Depuis l’attaque terroriste du Hamas le 7 octobre, il était régulièrement question d’un possible embrasement du conflit notamment vers le Sud du Liban et secondairement la Cisjordanie où l’on compte 700 morts depuis un an. Mais on ne voulait pas y croire!
Selon les derniers bilans publiés mercredi matin, les explosions israéliennes ont provoqué près de 3200 blessés, dont l’ambassadeur iranien au Liban, et une trentaine de tués dont six membres du Hezbollah et trois enfants, sans parler la saturation du système de santé et l’écroulement des systèmes de sécurité. L’ampleur et la sophistication des moyens ont provoqué une sorte de sidération. Toutes choses étant égales, les explosions sont l’équivalent d’un 7 octobre palestinien pour le Hezbollah confronté à l’infinie supériorité de l’armée israélienne et à la carence de ses propres services de sécurité.
Depuis l’attaque terroriste du Hamas le 7 octobre, il était régulièrement question d’un possible embrasement du conflit notamment vers le Sud du Liban ou éventuellement la Cisjordanie. Une façon de conjurer le sort, on ne voulait pas croire! au pire,surtout chez des Libanais habitués au pire et toujours prêts à faire face avec leur détermination légendaire.
Un certain déni
Chacun en fait s’employait à trouver toutes les bonnes raisons de ne pas croire à la généralisation du conflit: les risques de pertes humaines considérables pour Tsahal dans l’hypothèse d’une attaque terrestre, les divisions communautaires du pays du Cèdre, l’attentisme des Iraniens, la non utilisation par le Hezbollah de ses missiles les plus performants qui pouvent atteindre le ceur du territoire israélien. Les déclarations d’Hassan Nasrallah allaient aussi dans le sens d’un certain apaisement. Le chef du Hezbollah qui doit parler ce jeudi dans l’après midi réclamait à longueur d’interventions un cessez le feu à Gaza qui permettrait de déposer les armes.
On n’en est plus là. La violation du territoire libanais et les des explosions meurtrières, ouvrent une nouvelle phase dans le conflit, sans doute programmée depuis longtemps par Benjamin Nathanyahu. Le centre de gravité du conflit moyen oriental se déplace vers le Nord, pour reprendre les termes du ministre de la Défense israélien qui passe pourtant pour le seul « modéré » du cabinet de guerre de tel Aviv. Et le même d’ajouter: « Nous sommes dans une nouvelle phase du conflit ». Et d’un conflit sans fin !
La fuite en avant
« Nous avons l’impression au Liban d’un conflit qui ne finira jamais », déclarait sur France Inter ce jeudi matin, Anthony Samrani, le directeur du journal libanais « l’Orient le Jour ». L’impasse stratégique est totale pour l’ensemble des acteurs, qu’ils soient libanais, israéliens ou palestiniens.
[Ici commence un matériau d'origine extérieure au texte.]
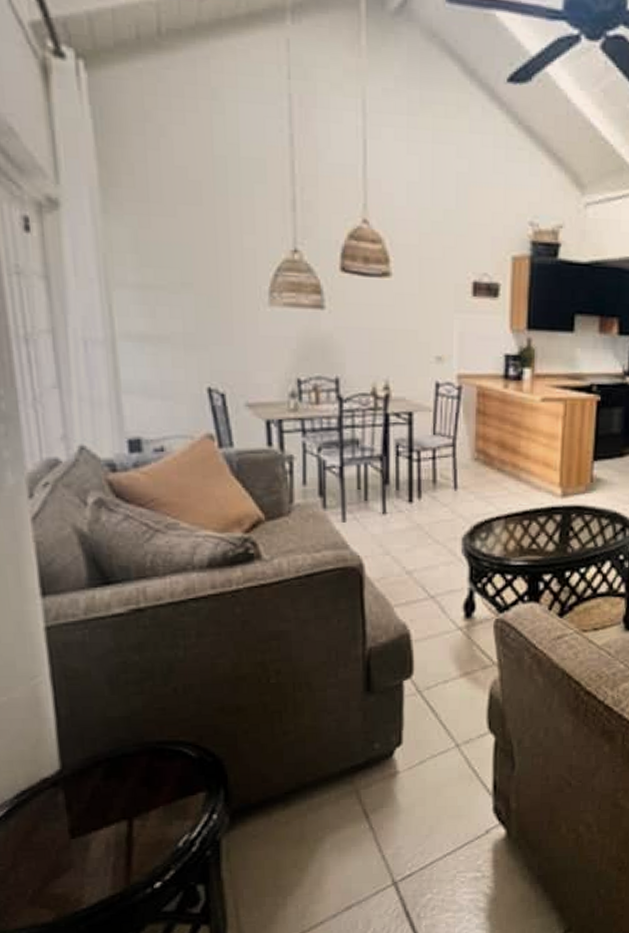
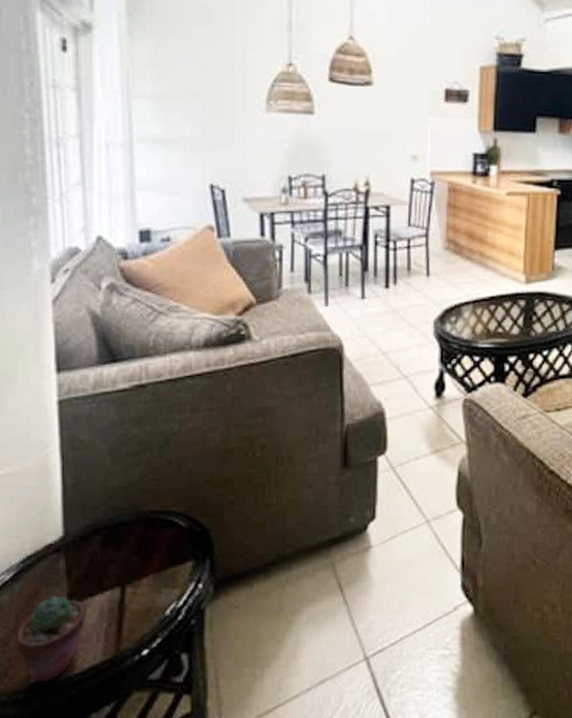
potted succulent: none [15,831,91,921] -> present [16,596,85,684]

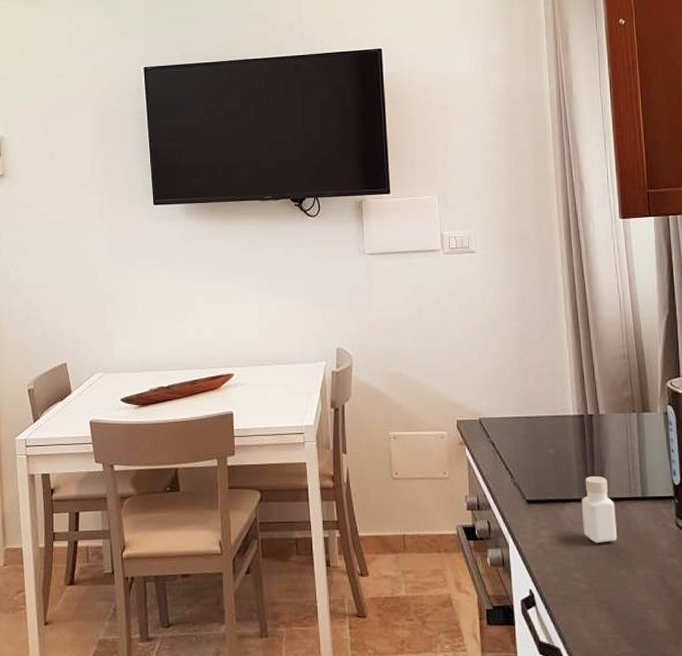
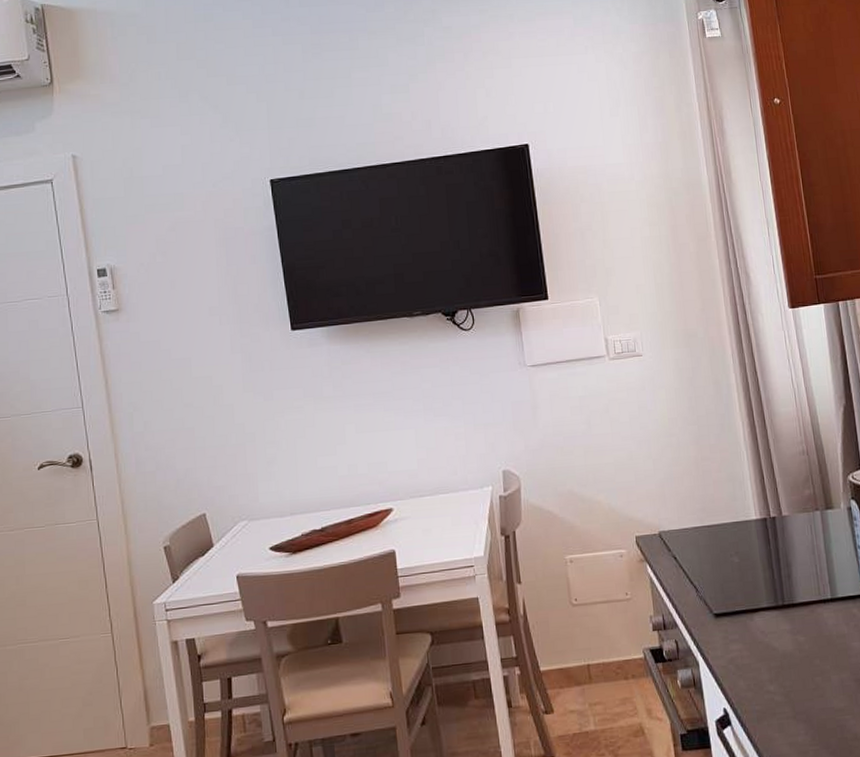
pepper shaker: present [581,476,617,543] -> none [770,581,809,652]

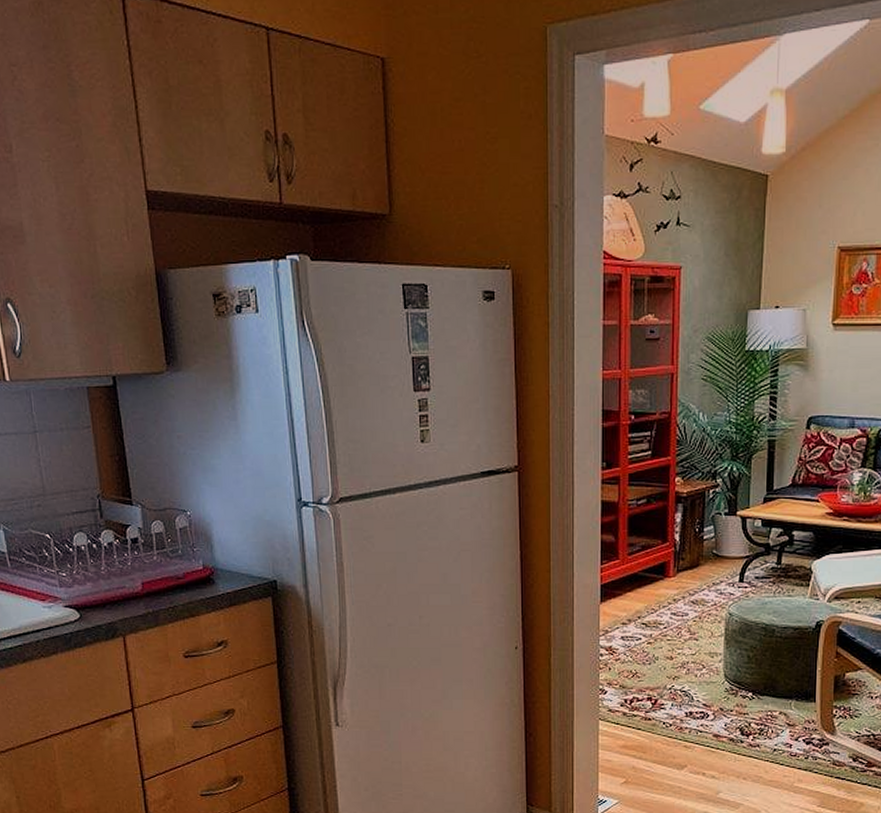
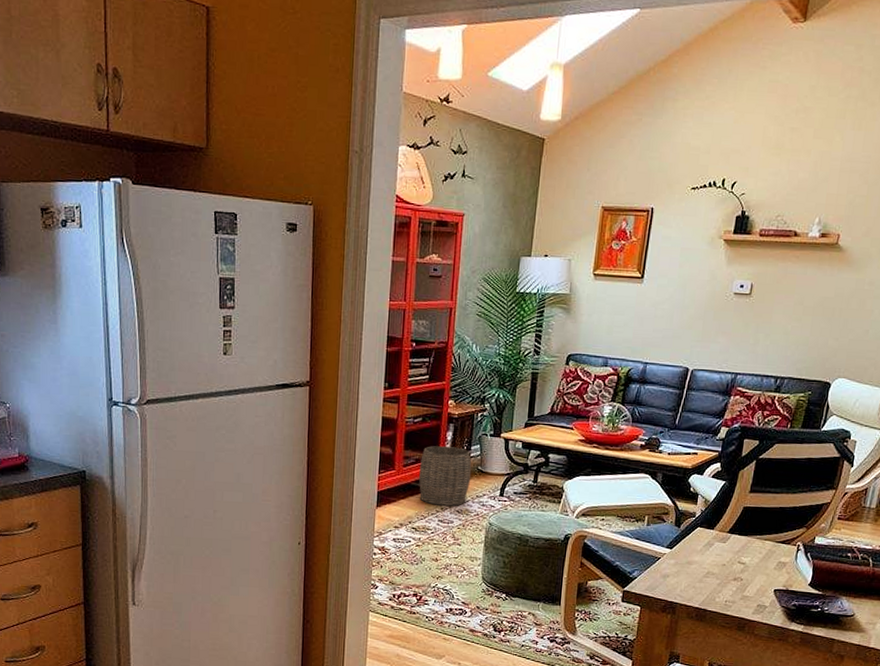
woven basket: none [646,530,706,596] -> present [418,446,472,506]

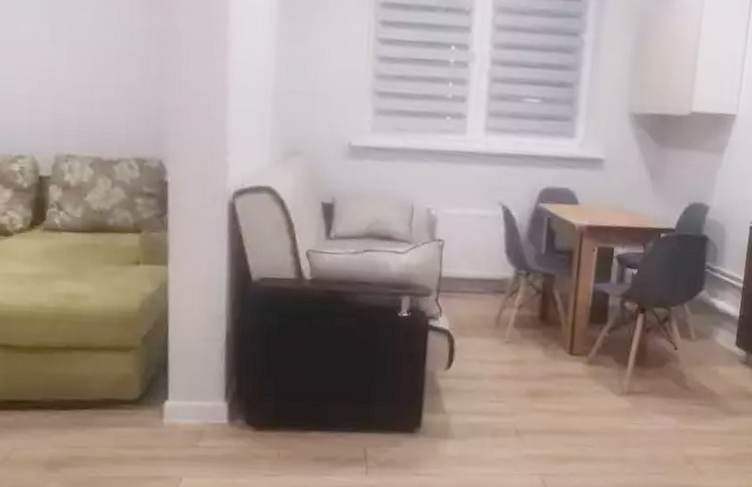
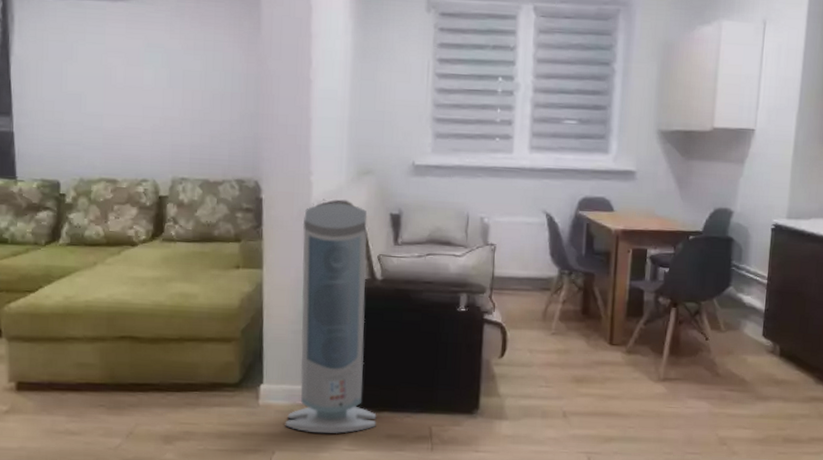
air purifier: none [194,187,303,457] -> present [285,202,377,434]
Le Hezbollah possède certes une force de nuisance, mais certainement pas les moyens de faire jeu égal avec l’armée israélienne. Une invasion terrestre pourrait transformer le Liban Sud, voire une partie de Beyrouth, en un champ de ruines, mais sans apporter une sécurisation du Nord du territoire israélien que des milliers d’habitants ont du quitter depuis le 7 octobre. Les deux Premiers ministres israéliens qui ont envahi le Liban en 1982, puis en 2006, ont totalement échoué dans leur tentative de pacification.
Seuls les Américains, adossés à leurs alliés du Golfe et forts de leurs livraisons militaires aux Israéliens, peuvent tenter de remettre le droit international au centre du jeu. Rien n’indique que Benjamin Netanyahu, enfermé dans le rêve d’un Moyen Orient débarrassé du Hamas et du Hezbollah, et d’une grande partie des Palestiniens traités comme des citoyens de seconde zone, soit décidé à modérer ses ardeurs guerrières. Du moins jusqu’à l’élection présidentielle de novembre où le scénario d’une victoire de Donald Trump, le partisan d’un combat sans merci contre le programme nucléaire iranien, serait pour lui une divine surprise et une catastrophe pour l’équilibre régional.